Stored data
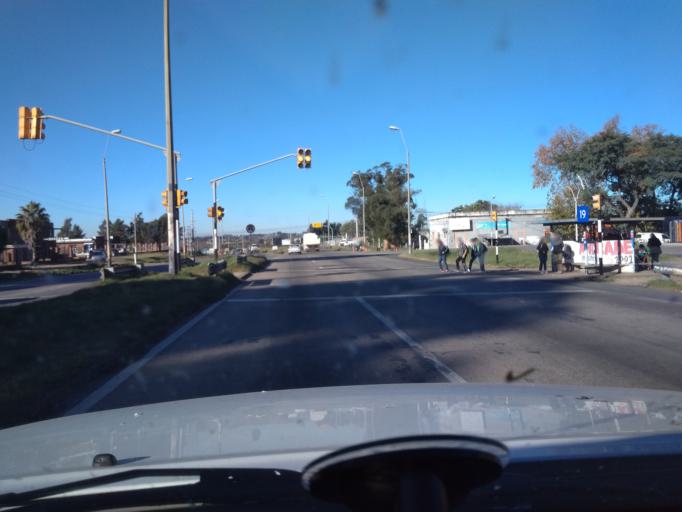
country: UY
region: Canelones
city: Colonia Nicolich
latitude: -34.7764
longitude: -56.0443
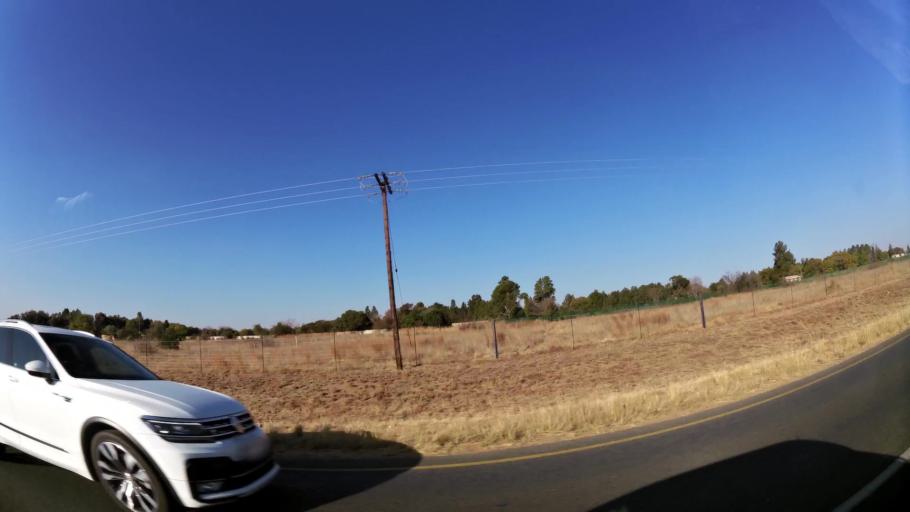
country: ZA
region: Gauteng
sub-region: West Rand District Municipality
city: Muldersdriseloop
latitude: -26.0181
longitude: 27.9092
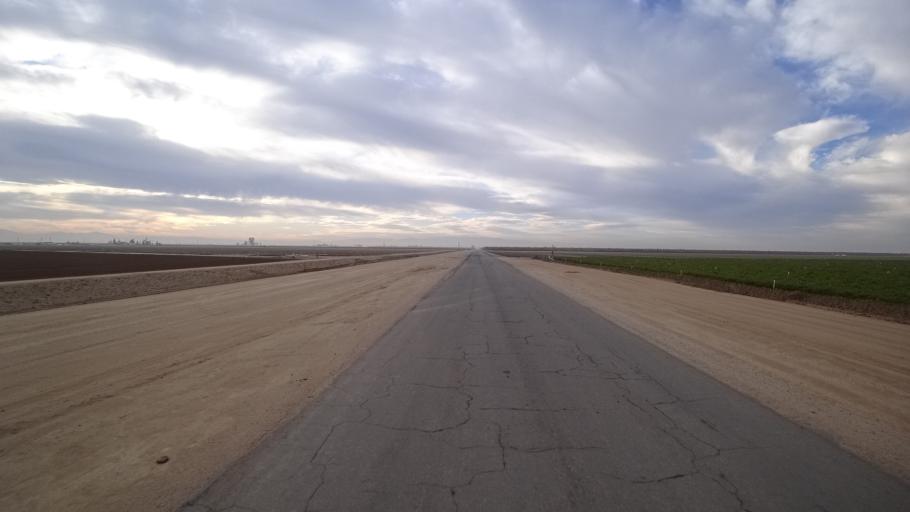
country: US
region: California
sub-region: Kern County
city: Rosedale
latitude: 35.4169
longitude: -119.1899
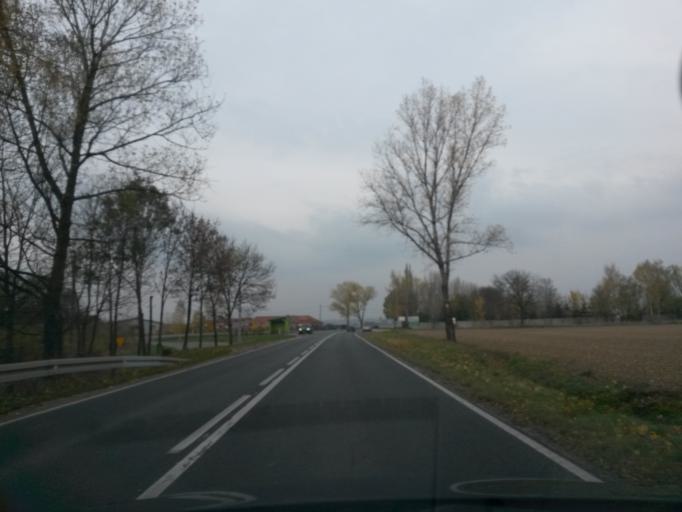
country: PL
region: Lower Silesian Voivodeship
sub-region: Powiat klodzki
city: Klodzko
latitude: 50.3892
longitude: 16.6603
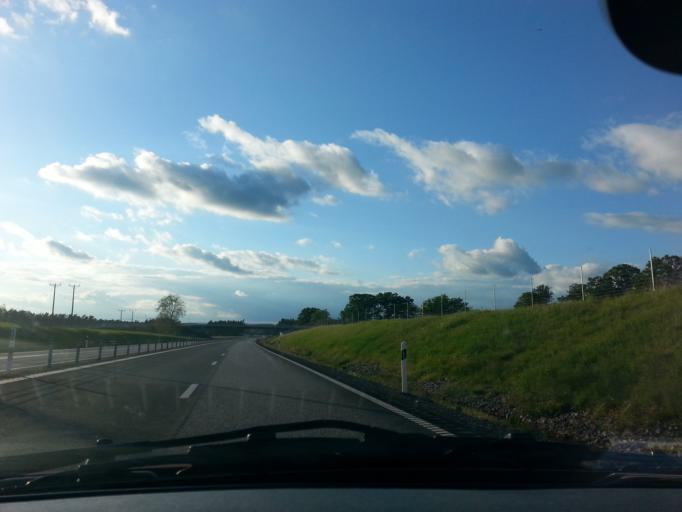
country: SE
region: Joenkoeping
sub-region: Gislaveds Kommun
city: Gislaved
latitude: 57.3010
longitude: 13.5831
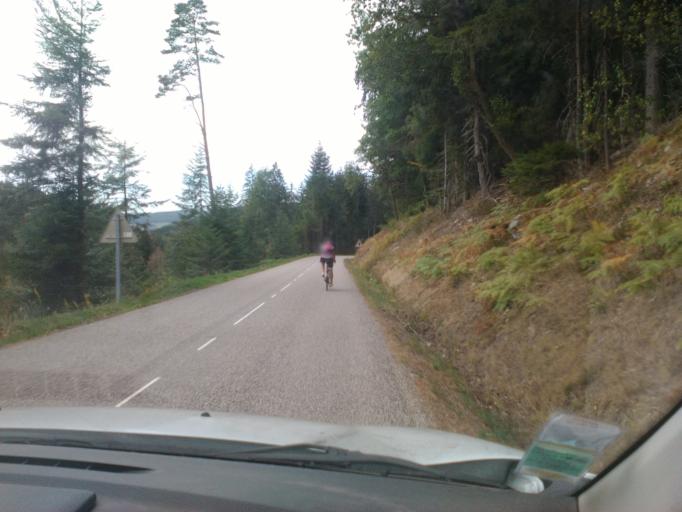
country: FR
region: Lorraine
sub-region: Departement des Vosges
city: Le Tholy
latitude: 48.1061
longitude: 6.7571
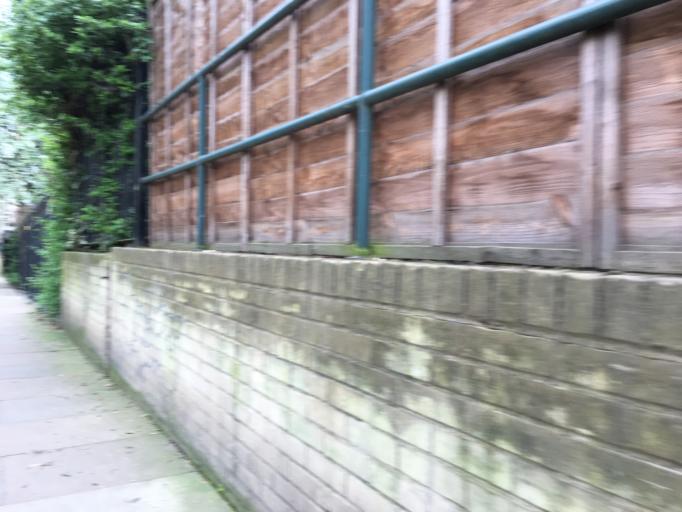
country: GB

## WHAT THE TASK ASKS
Please reproduce every line of the records above word for word, leaving out the pictures.

## TASK RESULT
country: UY
region: Canelones
city: Colonia Nicolich
latitude: -34.7764
longitude: -56.0443
country: ZA
region: Gauteng
sub-region: West Rand District Municipality
city: Muldersdriseloop
latitude: -26.0181
longitude: 27.9092
country: US
region: California
sub-region: Kern County
city: Rosedale
latitude: 35.4169
longitude: -119.1899
country: PL
region: Lower Silesian Voivodeship
sub-region: Powiat klodzki
city: Klodzko
latitude: 50.3892
longitude: 16.6603
country: SE
region: Joenkoeping
sub-region: Gislaveds Kommun
city: Gislaved
latitude: 57.3010
longitude: 13.5831
country: FR
region: Lorraine
sub-region: Departement des Vosges
city: Le Tholy
latitude: 48.1061
longitude: 6.7571
country: GB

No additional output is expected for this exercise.